Her voice sounded smaller to her own ears than she had ever heard it before.
A weight settled on her forehead, and her eyes snapped open. Anderson could be gentle when he wanted to be, and he brushed her hair from her forehead with unspeakable care, tucking the ragged ends behind an ear.
"Nae, Heinkel. It's no' that."
He patted the top of her head reassuringly.

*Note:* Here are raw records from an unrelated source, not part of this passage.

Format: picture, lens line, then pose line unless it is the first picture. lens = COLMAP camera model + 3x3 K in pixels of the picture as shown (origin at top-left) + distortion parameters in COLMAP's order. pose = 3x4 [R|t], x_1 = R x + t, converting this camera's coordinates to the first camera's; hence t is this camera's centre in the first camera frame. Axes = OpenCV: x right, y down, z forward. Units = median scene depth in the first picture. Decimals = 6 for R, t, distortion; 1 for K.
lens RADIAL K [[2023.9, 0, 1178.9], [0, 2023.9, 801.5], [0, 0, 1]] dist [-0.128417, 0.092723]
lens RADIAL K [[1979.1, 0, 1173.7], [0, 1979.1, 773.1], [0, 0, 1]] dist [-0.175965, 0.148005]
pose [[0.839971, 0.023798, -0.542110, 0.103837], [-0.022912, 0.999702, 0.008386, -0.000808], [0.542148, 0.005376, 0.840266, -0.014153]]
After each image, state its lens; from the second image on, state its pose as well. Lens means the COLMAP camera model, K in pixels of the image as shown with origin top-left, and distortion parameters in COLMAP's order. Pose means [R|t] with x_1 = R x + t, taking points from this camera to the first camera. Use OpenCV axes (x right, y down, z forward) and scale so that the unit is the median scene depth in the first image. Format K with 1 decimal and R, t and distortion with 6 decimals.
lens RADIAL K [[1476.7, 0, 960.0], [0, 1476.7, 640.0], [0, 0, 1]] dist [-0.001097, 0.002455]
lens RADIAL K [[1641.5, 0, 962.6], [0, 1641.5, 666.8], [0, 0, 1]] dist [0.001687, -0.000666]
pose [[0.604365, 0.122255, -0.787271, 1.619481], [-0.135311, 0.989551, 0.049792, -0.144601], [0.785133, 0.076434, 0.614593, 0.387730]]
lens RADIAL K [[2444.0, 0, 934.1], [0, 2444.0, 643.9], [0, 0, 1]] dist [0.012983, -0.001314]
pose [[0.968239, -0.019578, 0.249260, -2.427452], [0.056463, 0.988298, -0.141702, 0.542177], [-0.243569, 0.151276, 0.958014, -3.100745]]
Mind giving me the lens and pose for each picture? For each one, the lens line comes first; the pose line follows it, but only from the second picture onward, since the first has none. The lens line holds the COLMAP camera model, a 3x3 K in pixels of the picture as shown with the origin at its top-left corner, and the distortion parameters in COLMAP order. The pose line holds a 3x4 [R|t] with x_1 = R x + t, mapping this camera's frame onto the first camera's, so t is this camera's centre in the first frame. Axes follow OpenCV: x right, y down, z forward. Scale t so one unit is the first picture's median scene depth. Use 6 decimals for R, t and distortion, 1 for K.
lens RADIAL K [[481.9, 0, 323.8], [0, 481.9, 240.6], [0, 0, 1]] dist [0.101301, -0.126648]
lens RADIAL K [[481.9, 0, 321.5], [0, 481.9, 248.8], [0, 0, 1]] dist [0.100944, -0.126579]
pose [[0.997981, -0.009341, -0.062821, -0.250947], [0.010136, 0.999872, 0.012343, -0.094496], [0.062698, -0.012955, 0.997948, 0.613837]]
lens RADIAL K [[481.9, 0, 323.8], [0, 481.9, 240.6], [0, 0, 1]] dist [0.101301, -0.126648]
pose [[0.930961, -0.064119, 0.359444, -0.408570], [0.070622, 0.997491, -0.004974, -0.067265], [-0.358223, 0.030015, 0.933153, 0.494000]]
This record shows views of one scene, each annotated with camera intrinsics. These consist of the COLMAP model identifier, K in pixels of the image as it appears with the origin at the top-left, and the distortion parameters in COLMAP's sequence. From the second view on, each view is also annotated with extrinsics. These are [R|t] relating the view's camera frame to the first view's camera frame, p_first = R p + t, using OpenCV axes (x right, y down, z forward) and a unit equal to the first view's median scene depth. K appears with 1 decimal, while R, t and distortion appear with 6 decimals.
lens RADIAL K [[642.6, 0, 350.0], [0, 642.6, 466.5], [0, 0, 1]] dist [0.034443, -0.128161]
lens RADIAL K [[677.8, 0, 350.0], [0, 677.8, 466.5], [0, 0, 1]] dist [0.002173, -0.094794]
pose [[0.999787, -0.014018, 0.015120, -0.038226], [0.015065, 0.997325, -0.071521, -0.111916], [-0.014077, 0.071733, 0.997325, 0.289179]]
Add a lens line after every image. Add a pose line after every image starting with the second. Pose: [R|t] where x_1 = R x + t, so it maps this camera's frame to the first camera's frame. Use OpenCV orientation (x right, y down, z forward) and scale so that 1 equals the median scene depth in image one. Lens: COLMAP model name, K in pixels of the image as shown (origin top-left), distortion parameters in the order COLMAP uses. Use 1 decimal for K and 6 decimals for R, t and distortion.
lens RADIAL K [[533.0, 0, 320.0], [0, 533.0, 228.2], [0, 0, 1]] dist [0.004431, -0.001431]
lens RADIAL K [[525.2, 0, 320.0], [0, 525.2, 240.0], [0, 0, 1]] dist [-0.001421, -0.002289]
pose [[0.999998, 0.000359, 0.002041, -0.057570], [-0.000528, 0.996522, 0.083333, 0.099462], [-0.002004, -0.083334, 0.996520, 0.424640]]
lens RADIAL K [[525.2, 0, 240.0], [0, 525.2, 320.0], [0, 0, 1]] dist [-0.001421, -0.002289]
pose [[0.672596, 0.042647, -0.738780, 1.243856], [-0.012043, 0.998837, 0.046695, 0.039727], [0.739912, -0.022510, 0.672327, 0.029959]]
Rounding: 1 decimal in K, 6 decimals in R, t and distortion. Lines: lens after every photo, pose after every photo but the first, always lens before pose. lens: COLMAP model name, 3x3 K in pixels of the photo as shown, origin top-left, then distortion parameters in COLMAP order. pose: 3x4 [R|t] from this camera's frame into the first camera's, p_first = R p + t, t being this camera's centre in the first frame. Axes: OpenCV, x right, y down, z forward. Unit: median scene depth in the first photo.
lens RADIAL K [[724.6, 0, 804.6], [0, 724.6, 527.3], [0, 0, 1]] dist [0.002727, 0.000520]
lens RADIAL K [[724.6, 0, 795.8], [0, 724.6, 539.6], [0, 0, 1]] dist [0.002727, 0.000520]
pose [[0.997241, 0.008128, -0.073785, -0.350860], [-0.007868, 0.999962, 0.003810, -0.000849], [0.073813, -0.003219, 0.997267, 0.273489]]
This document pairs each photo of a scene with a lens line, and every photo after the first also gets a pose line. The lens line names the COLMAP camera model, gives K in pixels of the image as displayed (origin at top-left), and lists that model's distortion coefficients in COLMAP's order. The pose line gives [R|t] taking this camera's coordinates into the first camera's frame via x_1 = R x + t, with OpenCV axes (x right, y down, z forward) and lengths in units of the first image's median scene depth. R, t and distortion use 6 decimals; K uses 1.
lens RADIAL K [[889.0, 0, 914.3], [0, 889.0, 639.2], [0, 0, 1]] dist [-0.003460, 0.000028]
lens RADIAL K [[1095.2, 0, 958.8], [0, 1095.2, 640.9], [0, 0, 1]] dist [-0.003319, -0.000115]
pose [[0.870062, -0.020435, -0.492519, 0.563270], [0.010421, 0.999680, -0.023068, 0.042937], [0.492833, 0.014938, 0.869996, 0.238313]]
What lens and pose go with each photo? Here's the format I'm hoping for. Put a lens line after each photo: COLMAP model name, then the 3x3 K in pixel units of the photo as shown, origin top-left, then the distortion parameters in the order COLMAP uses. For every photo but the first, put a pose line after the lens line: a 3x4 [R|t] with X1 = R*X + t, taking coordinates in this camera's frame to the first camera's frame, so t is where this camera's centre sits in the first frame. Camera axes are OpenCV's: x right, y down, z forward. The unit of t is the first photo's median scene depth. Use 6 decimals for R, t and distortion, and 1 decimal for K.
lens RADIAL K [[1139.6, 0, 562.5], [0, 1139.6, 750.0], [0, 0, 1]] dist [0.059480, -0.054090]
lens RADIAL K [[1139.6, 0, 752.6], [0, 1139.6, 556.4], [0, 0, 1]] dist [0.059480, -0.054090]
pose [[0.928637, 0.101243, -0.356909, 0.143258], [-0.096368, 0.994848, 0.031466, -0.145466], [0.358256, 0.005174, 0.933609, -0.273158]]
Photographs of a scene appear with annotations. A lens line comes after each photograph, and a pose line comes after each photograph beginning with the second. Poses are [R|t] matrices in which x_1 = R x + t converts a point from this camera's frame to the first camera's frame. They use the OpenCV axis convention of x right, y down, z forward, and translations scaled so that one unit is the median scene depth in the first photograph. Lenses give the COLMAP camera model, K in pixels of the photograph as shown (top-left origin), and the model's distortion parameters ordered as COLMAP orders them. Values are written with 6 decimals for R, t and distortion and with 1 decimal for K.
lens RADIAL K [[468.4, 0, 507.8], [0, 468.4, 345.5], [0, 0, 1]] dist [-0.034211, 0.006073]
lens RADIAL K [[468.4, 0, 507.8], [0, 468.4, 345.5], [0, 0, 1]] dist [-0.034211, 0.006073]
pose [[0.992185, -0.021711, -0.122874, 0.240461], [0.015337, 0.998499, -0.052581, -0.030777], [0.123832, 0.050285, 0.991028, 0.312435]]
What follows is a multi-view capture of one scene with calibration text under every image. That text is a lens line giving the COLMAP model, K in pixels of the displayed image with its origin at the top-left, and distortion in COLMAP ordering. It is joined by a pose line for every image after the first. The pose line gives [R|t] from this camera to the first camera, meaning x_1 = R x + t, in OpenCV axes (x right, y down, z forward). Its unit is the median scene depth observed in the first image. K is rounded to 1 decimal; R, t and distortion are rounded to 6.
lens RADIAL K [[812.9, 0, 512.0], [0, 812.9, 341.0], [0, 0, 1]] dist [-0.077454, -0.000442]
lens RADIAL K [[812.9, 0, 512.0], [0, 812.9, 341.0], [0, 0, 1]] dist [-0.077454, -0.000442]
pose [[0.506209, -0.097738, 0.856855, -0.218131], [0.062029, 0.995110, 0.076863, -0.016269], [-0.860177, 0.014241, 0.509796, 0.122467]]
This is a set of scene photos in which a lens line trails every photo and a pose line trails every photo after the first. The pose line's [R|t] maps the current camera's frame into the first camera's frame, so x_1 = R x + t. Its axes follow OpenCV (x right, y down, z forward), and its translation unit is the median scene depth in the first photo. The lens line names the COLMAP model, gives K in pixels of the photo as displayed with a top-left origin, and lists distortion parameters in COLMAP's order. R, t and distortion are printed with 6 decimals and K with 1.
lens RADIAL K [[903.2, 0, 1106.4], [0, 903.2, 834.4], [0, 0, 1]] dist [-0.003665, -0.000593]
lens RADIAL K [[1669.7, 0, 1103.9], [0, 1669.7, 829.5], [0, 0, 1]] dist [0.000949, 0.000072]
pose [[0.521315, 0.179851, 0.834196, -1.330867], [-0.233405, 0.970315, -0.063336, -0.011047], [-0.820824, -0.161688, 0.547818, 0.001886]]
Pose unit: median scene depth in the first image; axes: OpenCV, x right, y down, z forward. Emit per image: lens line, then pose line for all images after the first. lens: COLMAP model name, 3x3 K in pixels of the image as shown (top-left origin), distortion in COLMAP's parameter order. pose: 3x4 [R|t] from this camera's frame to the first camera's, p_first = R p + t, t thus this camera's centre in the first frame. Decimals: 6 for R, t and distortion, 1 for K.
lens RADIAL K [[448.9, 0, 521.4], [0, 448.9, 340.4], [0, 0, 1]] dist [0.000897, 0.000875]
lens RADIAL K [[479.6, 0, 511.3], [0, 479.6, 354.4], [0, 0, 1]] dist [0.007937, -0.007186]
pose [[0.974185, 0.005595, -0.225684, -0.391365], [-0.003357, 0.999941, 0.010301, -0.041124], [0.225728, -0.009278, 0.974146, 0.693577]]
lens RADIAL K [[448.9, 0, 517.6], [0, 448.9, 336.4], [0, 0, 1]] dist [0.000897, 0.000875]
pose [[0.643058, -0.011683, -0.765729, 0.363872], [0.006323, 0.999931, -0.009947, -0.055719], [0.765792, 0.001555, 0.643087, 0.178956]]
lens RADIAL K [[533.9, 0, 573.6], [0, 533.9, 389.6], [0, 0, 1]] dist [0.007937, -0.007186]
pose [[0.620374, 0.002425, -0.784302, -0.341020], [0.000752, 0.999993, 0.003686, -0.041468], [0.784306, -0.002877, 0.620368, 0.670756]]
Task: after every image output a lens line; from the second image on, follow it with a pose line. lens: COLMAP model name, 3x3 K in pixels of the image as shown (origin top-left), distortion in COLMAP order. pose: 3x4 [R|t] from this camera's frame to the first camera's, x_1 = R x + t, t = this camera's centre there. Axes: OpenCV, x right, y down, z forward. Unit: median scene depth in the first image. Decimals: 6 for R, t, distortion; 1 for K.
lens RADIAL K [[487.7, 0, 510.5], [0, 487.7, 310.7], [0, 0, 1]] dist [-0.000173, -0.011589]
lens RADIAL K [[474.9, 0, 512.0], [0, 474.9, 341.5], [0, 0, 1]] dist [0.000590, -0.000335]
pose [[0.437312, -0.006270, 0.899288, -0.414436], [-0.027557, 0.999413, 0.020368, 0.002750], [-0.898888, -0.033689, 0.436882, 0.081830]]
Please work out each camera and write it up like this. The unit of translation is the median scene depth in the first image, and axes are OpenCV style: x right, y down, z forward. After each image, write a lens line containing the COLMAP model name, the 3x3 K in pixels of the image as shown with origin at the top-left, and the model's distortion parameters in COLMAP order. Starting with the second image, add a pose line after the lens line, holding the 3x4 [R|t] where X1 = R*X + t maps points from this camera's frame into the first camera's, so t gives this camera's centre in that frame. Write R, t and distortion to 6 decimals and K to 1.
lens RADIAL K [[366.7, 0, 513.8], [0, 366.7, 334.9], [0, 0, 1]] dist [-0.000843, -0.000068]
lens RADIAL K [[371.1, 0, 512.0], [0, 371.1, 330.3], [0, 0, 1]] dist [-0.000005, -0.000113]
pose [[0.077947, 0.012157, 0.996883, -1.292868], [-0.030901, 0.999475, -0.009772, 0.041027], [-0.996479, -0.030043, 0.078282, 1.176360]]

She let out a breath of relief she hadn't realised she'd been holding.
"Maxwell sent me to tell yeh that yeh would still have a place in Iscariot. So lang as yeh control the beast, we'll have a place for yeh. Frankly, we can't afford to kill one o' our best. That would be a damn fool thing to do. Maxwell had his doubts, but Ah vouched for yeh personally. Ah know yeh're stronger than that beast yeh killed, an' Ah know yeh can win that fight."
"Father..."
Her eyes stung, and not just from the soft light filtering through the blinds.
"I did, too." Yumie dipped her chin in a single nod. "Actually, I told him if he made us kill you, I'd leave Iscariot. And don't think I wouldn't do it, either. You wouldn't give up on us, if the tables were turned," she added, taking one of Heinkel's hands. "So, we're not going to give up on you, either."
"Yumie..."
Heinkel had always lived her life refusing to cry. Even growing up on the streets, she had never pitied herself or her situation. Tears were for softer people; weaker people.
But even she couldn't hold them back.
She let them fall in silence.
"That mangy, flea-bitten son of a bitch," she whispered, raggedly. "If it veren't dead I'd kill it myself. But... danke. Both of you. Mein Gott, you two are so much better than I deserve."
"Ah don't think so." Anderson patted the top of her head one last time before leaning back. "We're whit God wants yeh to have. Isn't that right, Sister? God led all our paths together for a reason."
"Yeah." Yumie gave her hand a squeeze, withdrawing. "That's right."
"Ja..." Heinkel reached up with a trembling hand, squeezing the cross of iron around her neck. "Thank you, God. And thank Him for you two." She sagged back. "But I'm tired. I'm so tired."
Even keeping her eyes open had turned into a heroic effort. She let them slide closed. How good it felt to lie there, and do nothing, attended by the two people she trusted with her life. Even the cheap hospital sheets felt soft and welcoming.
It was her last coherent thought before she let herself sink down into sleep.